Records shown:
######

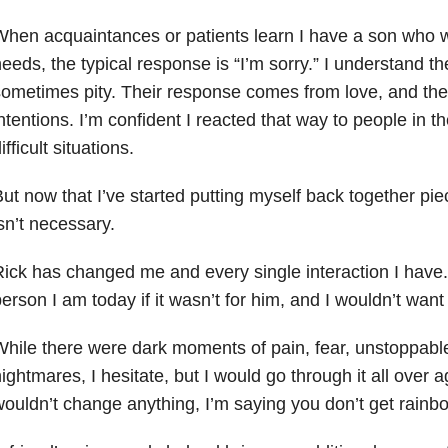
hen acquaintances or patients learn I have a son who w
eeds, the typical
response is “I’m sorry.” I understand t
sometimes pity. Their response comes from
love, and the
ntentions. I’m confident I reacted that way to people in th
ifficult
situations.
ut now that I’ve started putting myself back together pie
sn’t necessary.
ick has changed me and every single interaction I have. 
person I am
today if it wasn’t for him, and I wouldn’t want
hile there were dark moments of pain, fear, unstoppable
ightmares, I
hesitate, but I would go through it all over a
ouldn’t change anything, I’m saying
you don’t get rainbo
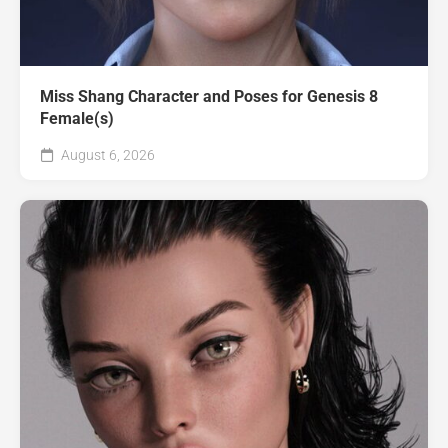
Miss Shang Character and Poses for Genesis 8
Female(s)
August 6, 2026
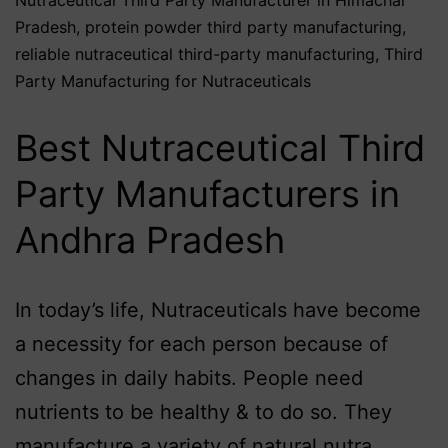
Pradesh
,
protein powder third party manufacturing
,
reliable nutraceutical third-party manufacturing
,
Third
Party Manufacturing for Nutraceuticals
Best Nutraceutical Third
Party Manufacturers in
Andhra Pradesh
In today’s life, Nutraceuticals have become
a necessity for each person because of
changes in daily habits. People need
nutrients to be healthy & to do so. They
manufacture a variety of natural nutra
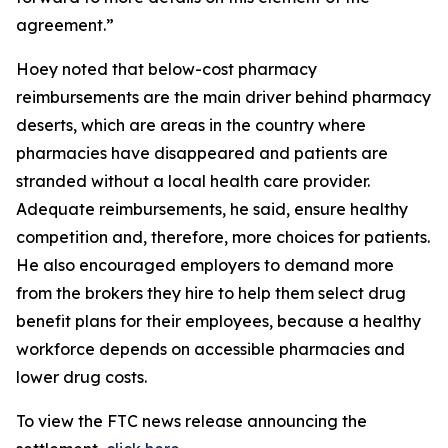
agreement.”
Hoey noted that below-cost pharmacy
reimbursements are the main driver behind pharmacy
deserts, which are areas in the country where
pharmacies have disappeared and patients are
stranded without a local health care provider.
Adequate reimbursements, he said, ensure healthy
competition and, therefore, more choices for patients.
He also encouraged employers to demand more
from the brokers they hire to help them select drug
benefit plans for their employees, because a healthy
workforce depends on accessible pharmacies and
lower drug costs.
To view the FTC news release announcing the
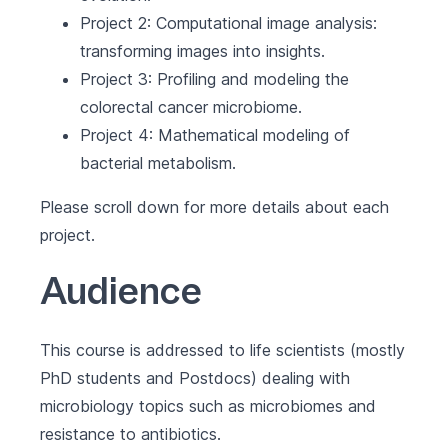
Project 2: Computational image analysis:
transforming images into insights.
Project 3: Profiling and modeling the
colorectal cancer microbiome.
Project 4: Mathematical modeling of
bacterial metabolism.
Please scroll down for more details about each
project.
Audience
This course is addressed to life scientists (mostly
PhD students and Postdocs) dealing with
microbiology topics such as microbiomes and
resistance to antibiotics.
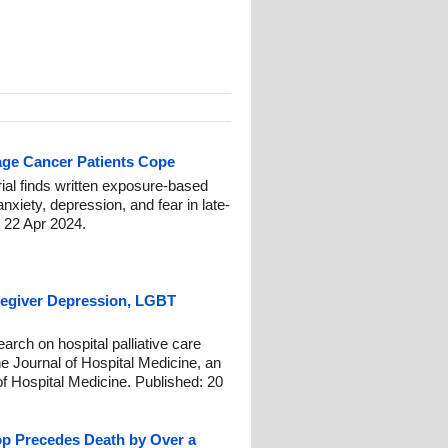
age Cancer Patients Cope
ial finds written exposure-based
xiety, depression, and fear in late-
: 22 Apr 2024.
aregiver Depression, LGBT
earch on hospital palliative care
he Journal of Hospital Medicine, an
y of Hospital Medicine. Published: 20
op Precedes Death by Over a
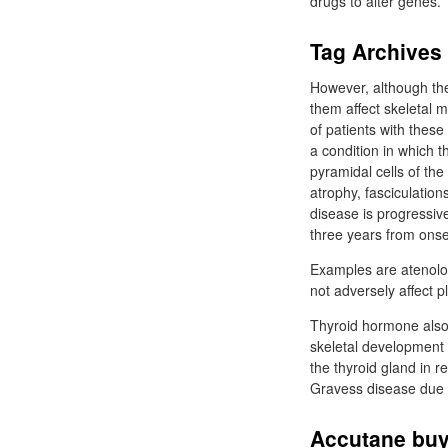
drugs to alter genes.
Tag Archives |
However, although the
them affect skeletal m
of patients with these
a condition in which 
pyramidal cells of th
atrophy, fasciculations
disease is progressive
three years from onse
Examples are atenolol
not adversely affect pl
Thyroid hormone also 
skeletal development b
the thyroid gland in 
Gravess disease due t
Accutane buy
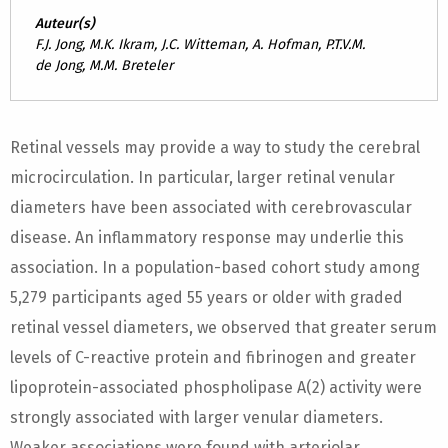
Auteur(s)
F.J. Jong, M.K. Ikram, J.C. Witteman, A. Hofman, P.T.V.M.
de Jong, M.M. Breteler
Retinal vessels may provide a way to study the cerebral
microcirculation. In particular, larger retinal venular
diameters have been associated with cerebrovascular
disease. An inflammatory response may underlie this
association. In a population-based cohort study among
5,279 participants aged 55 years or older with graded
retinal vessel diameters, we observed that greater serum
levels of C-reactive protein and fibrinogen and greater
lipoprotein-associated phospholipase A(2) activity were
strongly associated with larger venular diameters.
Weaker associations were found with arteriolar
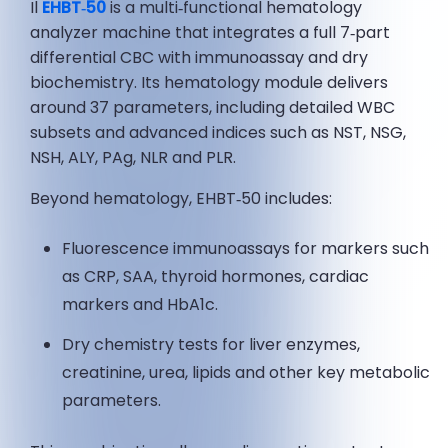
Il
EHBT‑50
is a multi‑functional hematology
analyzer machine that integrates a full 7‑part
differential CBC with immunoassay and dry
biochemistry. Its hematology module delivers
around 37 parameters, including detailed WBC
subsets and advanced indices such as NST, NSG,
NSH, ALY, PAg, NLR and PLR.
Beyond hematology, EHBT‑50 includes:
Fluorescence immunoassays for markers such
as CRP, SAA, thyroid hormones, cardiac
markers and HbA1c.
Dry chemistry tests for liver enzymes,
creatinine, urea, lipids and other key metabolic
parameters.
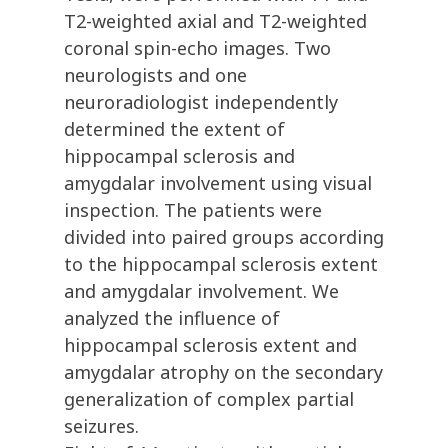
T2-weighted axial and T2-weighted
coronal spin-echo images. Two
neurologists and one
neuroradiologist independently
determined the extent of
hippocampal sclerosis and
amygdalar involvement using visual
inspection. The patients were
divided into paired groups according
to the hippocampal sclerosis extent
and amygdalar involvement. We
analyzed the influence of
hippocampal sclerosis extent and
amygdalar atrophy on the secondary
generalization of complex partial
seizures.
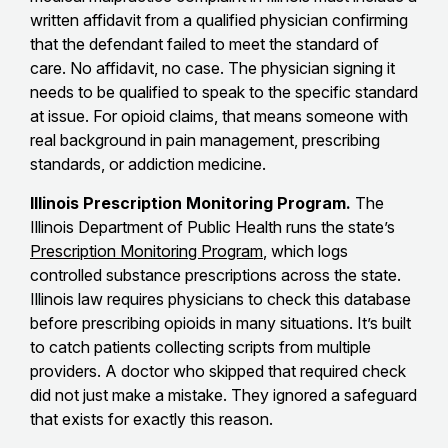
written affidavit from a qualified physician confirming
that the defendant failed to meet the standard of
care. No affidavit, no case. The physician signing it
needs to be qualified to speak to the specific standard
at issue. For opioid claims, that means someone with
real background in pain management, prescribing
standards, or addiction medicine.
Illinois Prescription Monitoring Program.
The
Illinois Department of Public Health runs the state’s
Prescription Monitoring Program
, which logs
controlled substance prescriptions across the state.
Illinois law requires physicians to check this database
before prescribing opioids in many situations. It’s built
to catch patients collecting scripts from multiple
providers. A doctor who skipped that required check
did not just make a mistake. They ignored a safeguard
that exists for exactly this reason.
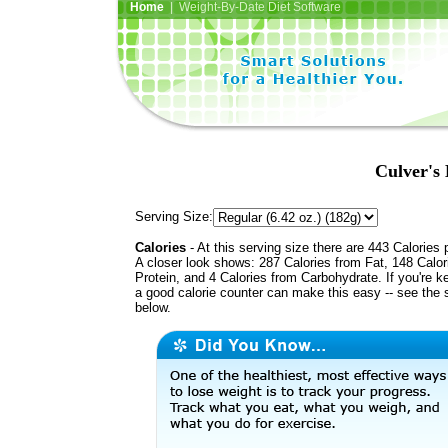
Home
| Weight-By-Date Diet Software
Culver's
Serving Size:
Calories
- At this serving size there are 443 Calories 
A closer look shows: 287 Calories from Fat, 148 Calor
Protein, and 4 Calories from Carbohydrate. If you're k
a good calorie counter can make this easy -- see the 
below.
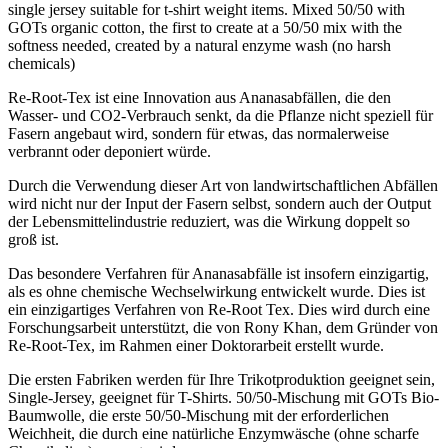
single jersey suitable for t-shirt weight items. Mixed 50/50 with
GOTs organic cotton, the first to create at a 50/50 mix with the
softness needed, created by a natural enzyme wash (no harsh
chemicals)
Re-Root-Tex ist eine Innovation aus Ananasabfällen, die den
Wasser- und CO2-Verbrauch senkt, da die Pflanze nicht speziell für
Fasern angebaut wird, sondern für etwas, das normalerweise
verbrannt oder deponiert würde.
Durch die Verwendung dieser Art von landwirtschaftlichen Abfällen
wird nicht nur der Input der Fasern selbst, sondern auch der Output
der Lebensmittelindustrie reduziert, was die Wirkung doppelt so
groß ist.
Das besondere Verfahren für Ananasabfälle ist insofern einzigartig,
als es ohne chemische Wechselwirkung entwickelt wurde. Dies ist
ein einzigartiges Verfahren von Re-Root Tex. Dies wird durch eine
Forschungsarbeit unterstützt, die von Rony Khan, dem Gründer von
Re-Root-Tex, im Rahmen einer Doktorarbeit erstellt wurde.
Die ersten Fabriken werden für Ihre Trikotproduktion geeignet sein,
Single-Jersey, geeignet für T-Shirts. 50/50-Mischung mit GOTs Bio-
Baumwolle, die erste 50/50-Mischung mit der erforderlichen
Weichheit, die durch eine natürliche Enzymwäsche (ohne scharfe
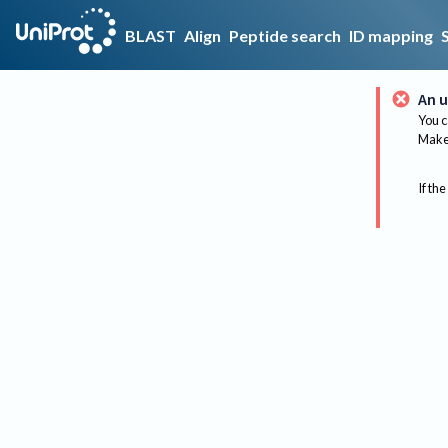
BLAST
Align
Peptide search
ID mapping
An u
You c
Make 
If the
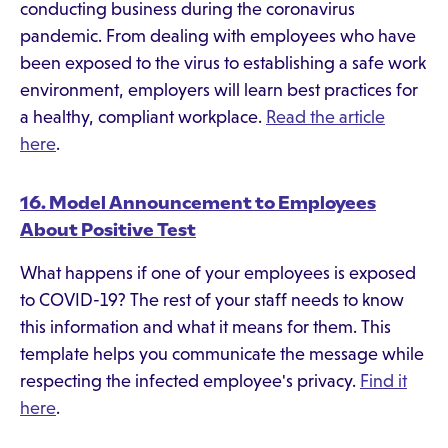
conducting business during the coronavirus
pandemic. From dealing with employees who have
been exposed to the virus to establishing a safe work
environment, employers will learn best practices for
a healthy, compliant workplace.
Read the article
here
.
16. Model Announcement to Employees
About Positive Test
What happens if one of your employees is exposed
to COVID-19? The rest of your staff needs to know
this information and what it means for them. This
template helps you communicate the message while
respecting the infected employee's privacy.
Find it
here
.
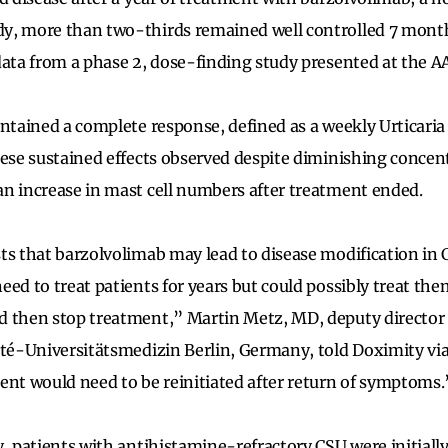
, more than two-thirds remained well controlled 7 months
data from a phase 2, dose-finding study presented at the 
intained a complete response, defined as a weekly Urticaria 
hese sustained effects observed despite diminishing concen
n increase in mast cell numbers after treatment ended.
ts that barzolvolimab may lead to disease modification in 
eed to treat patients for years but could possibly treat th
 then stop treatment,” Martin Metz, MD, deputy director o
ité-Universitätsmedizin Berlin, Germany, told Doximity via
ent would need to be reinitiated after return of symptoms.
y, patients with antihistamine-refractory CSU were initial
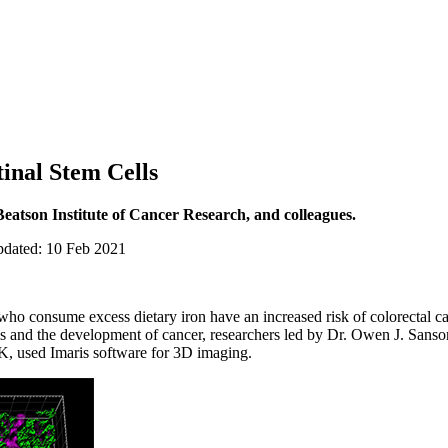
tinal Stem Cells
eatson Institute of Cancer Research, and colleagues.
pdated: 10 Feb 2021
who consume excess dietary iron have an increased risk of colorectal c
ells and the development of cancer, researchers led by Dr. Owen J. Sanso
, used Imaris software for 3D imaging.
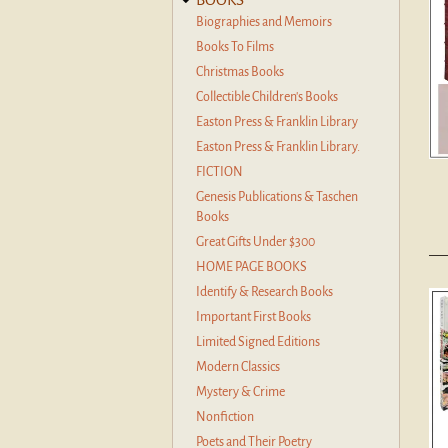
Biographies and Memoirs
Books To Films
Christmas Books
Collectible Children's Books
Easton Press & Franklin Library
Easton Press & Franklin Library.
FICTION
Genesis Publications & Taschen
Books
Great Gifts Under $300
HOME PAGE BOOKS
Identify & Research Books
Important First Books
Limited Signed Editions
Modern Classics
Mystery & Crime
Nonfiction
Poets and Their Poetry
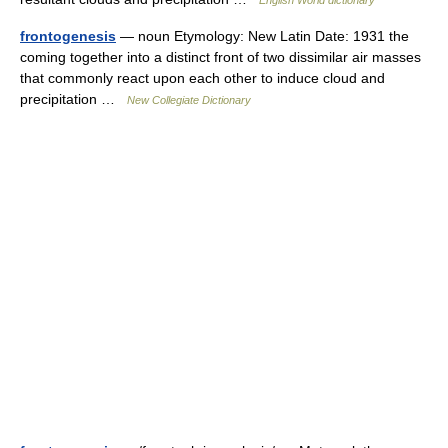
English World dictionary
frontogenesis
— noun Etymology: New Latin Date: 1931 the
coming together into a distinct front of two dissimilar air masses
that commonly react upon each other to induce cloud and
precipitation …
New Collegiate Dictionary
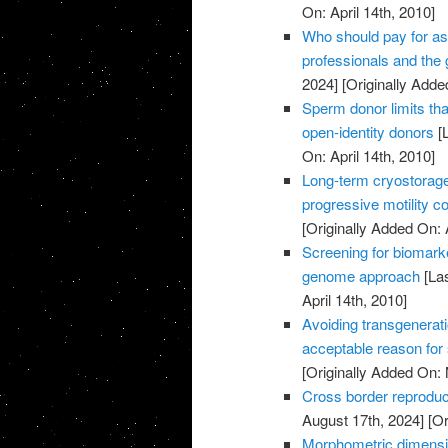
On: April 14th, 2010]
Who should pay for as
professionals and the
2024]
[Originally Added
Sperm donor limits that
open-identity donors
[L
On: April 14th, 2010]
Long-term cryostorag
progressive motility c
[Originally Added On: 
Screening for biomark
genome approach
[Las
April 14th, 2010]
Avoiding transgenerati
acceptable reason for
[Originally Added On:
Cross border reproduc
August 17th, 2024]
[Or
Morphometric dimensi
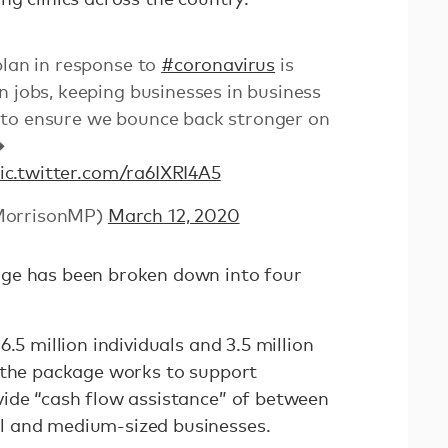
plan in response to
#coronavirus
is
n jobs, keeping businesses in business
to ensure we bounce back stronger on
➡
ic.twitter.com/ra6IXRI4A5
MorrisonMP)
March 12, 2020
ge has been broken down into four
.5 million individuals and 3.5 million
 the package works to support
ide “cash flow assistance” of between
l and medium-sized businesses.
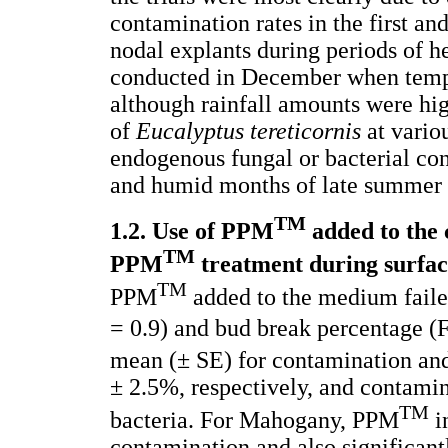
contamination rates in the first an
nodal explants during periods of h
conducted in December when temp
although rainfall amounts were hi
of
Eucalyptus tereticornis
at vario
endogenous fungal or bacterial co
and humid months of late summer
TM
1.2. Use of PPM
added to the
TM
PPM
treatment during surface
TM
PPM
added to the medium faile
= 0.9) and bud break percentage (
mean (± SE) for contamination a
± 2.5%, respectively, and contami
TM
bacteria. For Mahogany, PPM
i
contamination and also significant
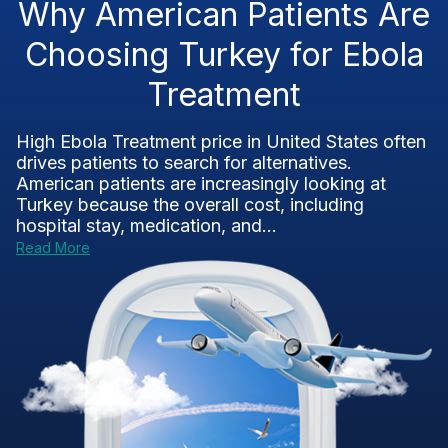
Why American Patients Are
Choosing Turkey for Ebola
Treatment
High Ebola Treatment price in United States often
drives patients to search for alternatives.
American patients are increasingly looking at
Turkey because the overall cost, including
hospital stay, medication, and...
Read More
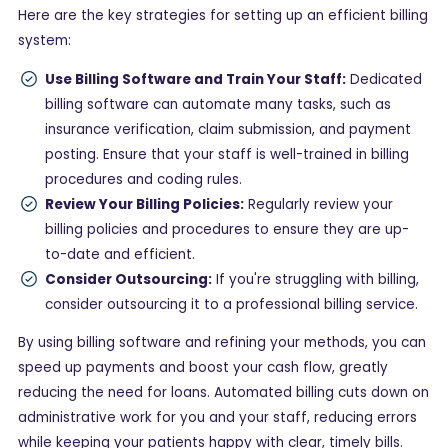
Here are the key strategies for setting up an efficient billing
system:
Use Billing Software and Train Your Staff:
Dedicated
billing software can automate many tasks, such as
insurance verification, claim submission, and payment
posting. Ensure that your staff is well-trained in billing
procedures and coding rules.
Review Your Billing Policies:
Regularly review your
billing policies and procedures to ensure they are up-
to-date and efficient.
Consider Outsourcing:
If you're struggling with billing,
consider outsourcing it to a professional billing service.
By using billing software and refining your methods, you can
speed up payments and boost your cash flow, greatly
reducing the need for loans. Automated billing cuts down on
administrative work for you and your staff, reducing errors
while keeping your patients happy with clear, timely bills.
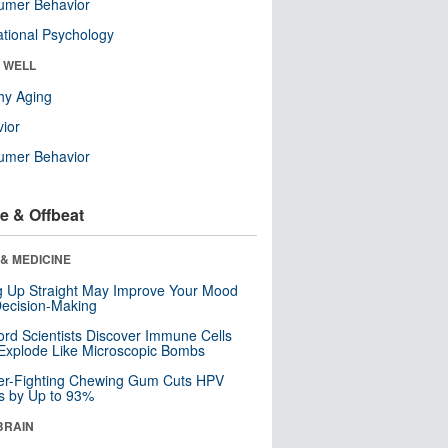
umer Behavior
tional Psychology
& WELL
hy Aging
ior
umer Behavior
e & Offbeat
& MEDICINE
ng Up Straight May Improve Your Mood
ecision-Making
ord Scientists Discover Immune Cells
Explode Like Microscopic Bombs
er-Fighting Chewing Gum Cuts HPV
s by Up to 93%
BRAIN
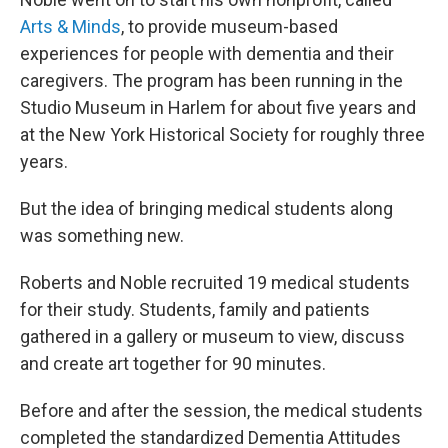
Arts & Minds
, to provide museum-based
experiences for people with dementia and their
caregivers. The program has been running in the
Studio Museum in Harlem for about five years and
at the New York Historical Society for roughly three
years.
But the idea of bringing medical students along
was something new.
Roberts and Noble recruited 19 medical students
for their study. Students, family and patients
gathered in a gallery or museum to view, discuss
and create art together for 90 minutes.
Before and after the session, the medical students
completed the standardized Dementia Attitudes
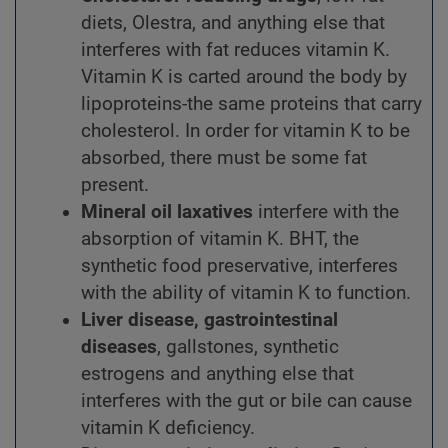
diets, Olestra, and anything else that
interferes with fat reduces vitamin K.
Vitamin K is carted around the body by
lipoproteins-the same proteins that carry
cholesterol. In order for vitamin K to be
absorbed, there must be some fat
present.
Mineral oil laxatives
interfere with the
absorption of vitamin K. BHT, the
synthetic food preservative, interferes
with the ability of vitamin K to function.
Liver disease, gastrointestinal
diseases
, gallstones, synthetic
estrogens and anything else that
interferes with the gut or bile can cause
vitamin K deficiency.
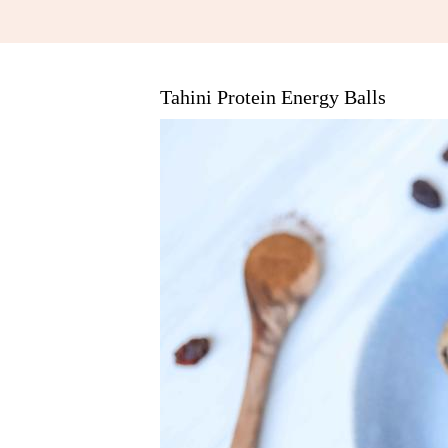
Tahini Protein Energy Balls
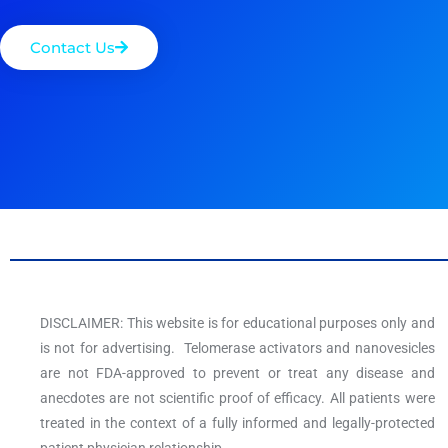
Contact Us
DISCLAIMER: This website is for educational purposes only and
is not for advertising. Telomerase activators and nanovesicles
are not FDA-approved to prevent or treat any disease and
anecdotes are not scientific proof of efficacy. All patients were
treated in the context of a fully informed and legally-protected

######

Brief:
Your answer should be the lines above, word for word, from the line with "template helps you" through the line with "intained a complete", minus the pictures.

Reply to the task:
template helps you communicate the message while
respecting the infected employee's privacy.
Find it
here
.
, more than two-thirds remained well controlled 7 months
data from a phase 2, dose-finding study presented at the 
intained a complete response, defined as a weekly Urticaria 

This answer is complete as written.